* [Exercise requirements]
Only the line containing "left knee: (329, 208)" and those after it, up to the end of the records below, are to be set down, exactly as written.

* [Exercise material]
>>>>>

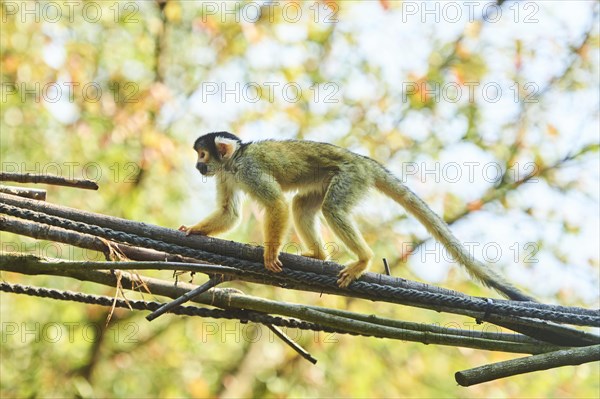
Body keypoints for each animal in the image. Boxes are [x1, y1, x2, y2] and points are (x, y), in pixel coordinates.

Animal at [179, 133, 536, 302]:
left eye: (202, 154)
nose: (198, 166)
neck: (234, 161)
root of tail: (364, 161)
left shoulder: (248, 169)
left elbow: (276, 204)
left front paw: (269, 253)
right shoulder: (226, 174)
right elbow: (230, 212)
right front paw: (195, 230)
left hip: (351, 176)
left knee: (329, 208)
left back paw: (363, 259)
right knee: (303, 205)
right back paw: (318, 255)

<<<<<

* [Finished exercise]
left knee: (329, 208)
left back paw: (363, 259)
right knee: (303, 205)
right back paw: (318, 255)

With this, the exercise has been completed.